Bluebell, Cocklebell, 123 begins with a choir of children singing dark material in the way old nursery rhymes are subject to be about. One Floor Down is best heard as an an old dance number, and Crystal 8s is a short instrumental in the songs. All the songs are very pretty, and Anderson’s voice is so sweet that it may struggle to sell harder, rougher emotions, but for a project laced with nostalgia and the gentle touch, this works to his advantage.
The one low point on the album is Yargs, a song more appropriate for a movie Bar Mitzvah than anything culturally specific to the Highlands. The flutes and windpipes are well done, a lovely electric guitar is plucked at the end, but the song could probably have worked better as an instrumental than with any vocals. As it is, it doesn’t quite gel. This isn’t so much the fault of the artist or the material, but because it sounds like polka, which supports the main criticism about polka: no matter how good the polka, it’s still polka. In a different context, such as its usage in the film, Yargs isn’t a bad song, but this brings up a greater issue with From Scotland With Love, and OSTs in general: music made for film is different than standalone music, especially where criticism is concerned.

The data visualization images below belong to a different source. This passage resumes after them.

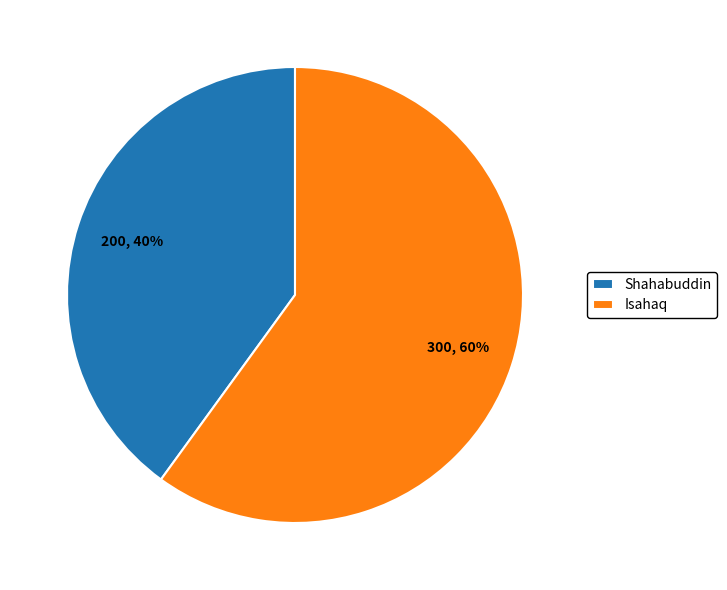

To the nearest percent, what is the combined percentage of Isahaq and Shahabuddin?

100%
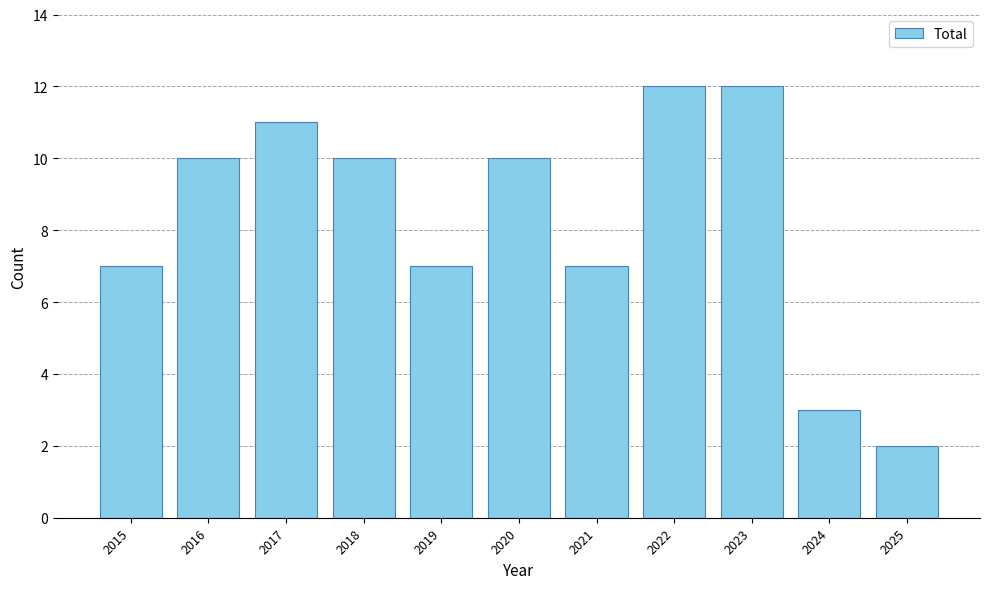

What is the difference between the values at 2020 and 2025?

8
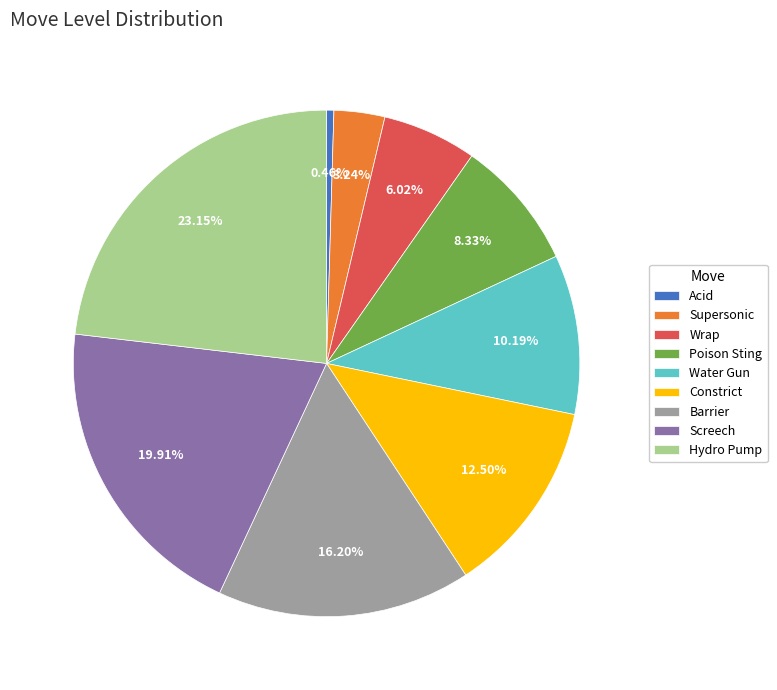

Is the sum of Acid and Supersonic greater than half?

No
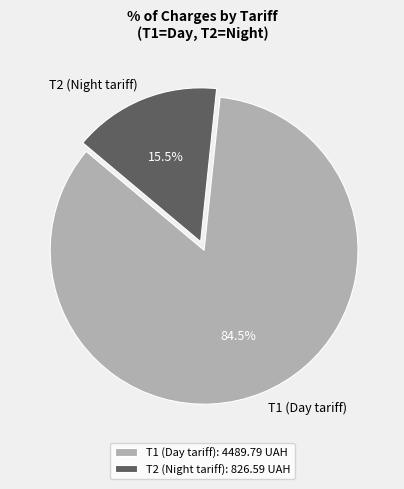

To the nearest percent, what is the average slice percentage?

50%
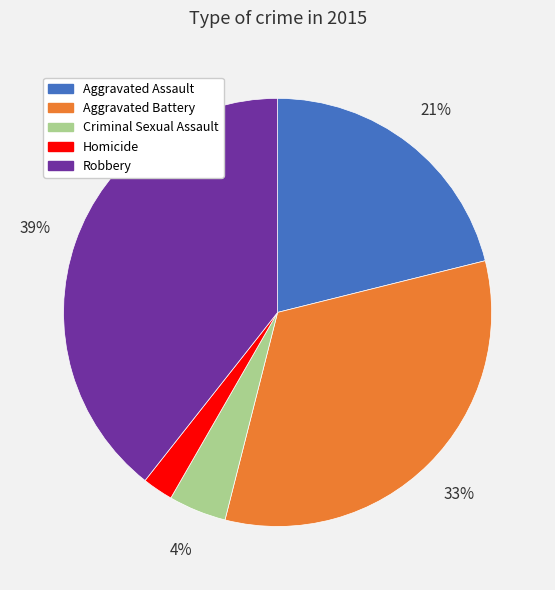

Rank the categories by value from highest to lowest.

Robbery, Aggravated Battery, Aggravated Assault, Criminal Sexual Assault, Homicide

The reason Bob Dylan’s The Man In Me was given new life by the Coen Brothers is because cinema’s basic interplay, between image and sound, created new context and meaning (the opening credits bowling montage of The Big Lebowski) for the semi-forgotten New Morning track and without said associations, the song’s perceived value and enjoyment would probably be less, or at least given a different flavour (from Jeff Bridges’ The Dude to, perhaps, personal experience). However, other film scores and songs work perfectly well, regardless of how far they’re placed outside their original home (for instance, Smile by Charlie Chaplin).
As a standalone album From Scotland With Love is good, but found wanting in areas of length and substance. As a soundtrack to a film, it’s wonderful. The context to choose is the listener’s.